═════ Working data

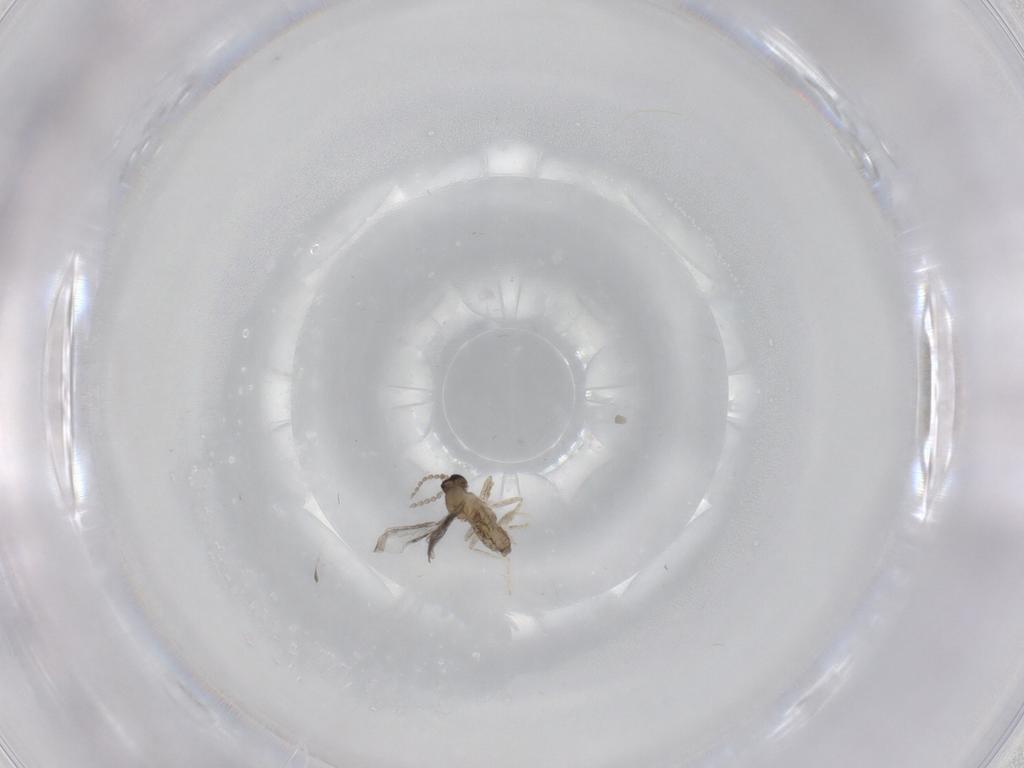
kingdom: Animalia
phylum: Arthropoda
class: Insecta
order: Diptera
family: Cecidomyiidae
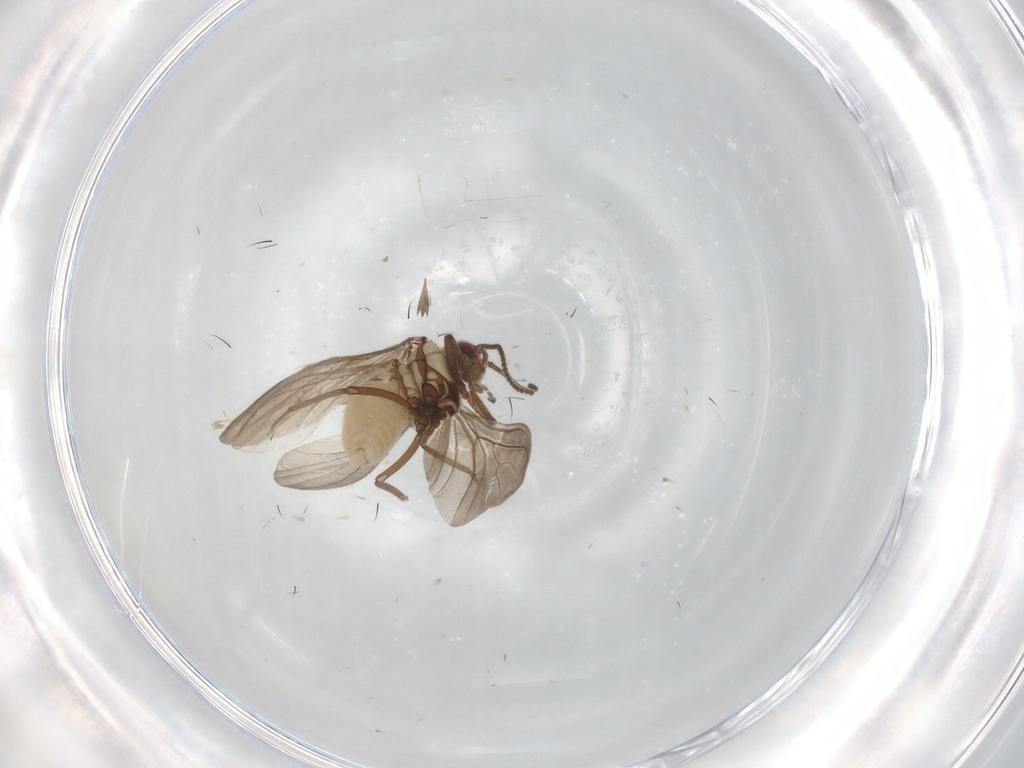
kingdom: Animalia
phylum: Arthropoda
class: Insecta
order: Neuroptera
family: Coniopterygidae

══════════
═════ Working data

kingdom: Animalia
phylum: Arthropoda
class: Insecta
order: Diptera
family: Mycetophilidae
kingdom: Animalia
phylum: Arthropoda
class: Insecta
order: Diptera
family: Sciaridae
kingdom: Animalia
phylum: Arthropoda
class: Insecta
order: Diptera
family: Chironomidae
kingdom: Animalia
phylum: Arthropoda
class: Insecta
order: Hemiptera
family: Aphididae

══════════

#### Exercise goal:
Copy out the listing above word for word, from the line containing "family: Mycetophilidae" through the line containing "family: Aphididae", both lines included.

#### Solution to the exercise:
family: Mycetophilidae
kingdom: Animalia
phylum: Arthropoda
class: Insecta
order: Diptera
family: Sciaridae
kingdom: Animalia
phylum: Arthropoda
class: Insecta
order: Diptera
family: Chironomidae
kingdom: Animalia
phylum: Arthropoda
class: Insecta
order: Hemiptera
family: Aphididae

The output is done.